Quantum theory of superfluorescence based on two-point correlation functions

TL;DR

This paper develops a quantum theoretical framework based on two-point correlation functions to describe superfluorescence phenomena in the x-ray and XUV domains, accounting for fast decay and incoherent processes.

Contribution

It introduces a generalized, correlation-based formalism for superfluorescence in high-energy regimes, including incoherent effects via Lindblad operators, extending previous optical models.

Findings

The formalism can model collective emission in various regimes.

Inclusion of incoherent processes relevant to x-ray/XUV domains.
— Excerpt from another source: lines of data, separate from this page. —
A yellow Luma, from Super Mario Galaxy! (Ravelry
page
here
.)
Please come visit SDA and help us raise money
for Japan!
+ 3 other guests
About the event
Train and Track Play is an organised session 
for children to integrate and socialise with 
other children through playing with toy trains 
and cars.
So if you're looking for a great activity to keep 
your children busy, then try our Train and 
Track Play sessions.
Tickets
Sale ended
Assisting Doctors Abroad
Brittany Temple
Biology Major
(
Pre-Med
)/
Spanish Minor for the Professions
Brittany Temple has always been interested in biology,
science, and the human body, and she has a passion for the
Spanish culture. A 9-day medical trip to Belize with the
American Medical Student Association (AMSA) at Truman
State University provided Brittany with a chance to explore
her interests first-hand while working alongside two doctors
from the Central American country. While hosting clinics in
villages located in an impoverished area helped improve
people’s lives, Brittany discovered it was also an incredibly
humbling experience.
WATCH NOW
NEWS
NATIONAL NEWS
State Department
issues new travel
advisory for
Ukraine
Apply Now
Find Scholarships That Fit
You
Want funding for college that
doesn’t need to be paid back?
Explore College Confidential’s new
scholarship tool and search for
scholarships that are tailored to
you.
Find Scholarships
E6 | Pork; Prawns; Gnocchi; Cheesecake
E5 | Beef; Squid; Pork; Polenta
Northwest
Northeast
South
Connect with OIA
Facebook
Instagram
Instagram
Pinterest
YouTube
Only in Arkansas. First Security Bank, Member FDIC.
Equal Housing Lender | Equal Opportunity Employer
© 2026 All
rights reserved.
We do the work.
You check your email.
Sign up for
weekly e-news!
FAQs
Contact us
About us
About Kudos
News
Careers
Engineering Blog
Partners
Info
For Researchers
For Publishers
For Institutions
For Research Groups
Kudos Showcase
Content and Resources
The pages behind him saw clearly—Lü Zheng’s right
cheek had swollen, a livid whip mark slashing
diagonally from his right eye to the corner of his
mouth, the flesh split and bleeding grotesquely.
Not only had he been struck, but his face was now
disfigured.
Numerical examples align with recent experimental observations.

Abstract

Irradiation of a medium by short intense pulses from x-ray / XUV free electron lasers can result in saturated photoionization of inner electronic shells. As a result an inversion of populations between core levels appears. The resulting fluorescent radiation can be amplified during its propagation through the inverted medium and results in intense, quasi transform-limited radiation bursts. While the optical counterpart of this phenomena, known as superfluorescence, was intensively investigated, a generalized treatment is needed in the x-ray / XUV domain, where the dynamics of pumping and evolution due to fast decay processes play a crucial role. To provide a general theoretical approach, we start from the fundamental, quantized minimal coupling Hamiltonian of light-matter interaction and after a series of approximations arrive at a closed system of equations for the two-point correlation function of atomic coherences and the two-time correlation function of the emitted field. The obtained formalism enables us to investigate collective spontaneous emission in various regimes. It is extended consistently to include incoherent processes that are relevant in the x-ray / XUV domain. These processes are introduced into the formalism by corresponding Lindblad superoperators. The connection to other approaches is discussed and numerical examples related to recent experiments are presented.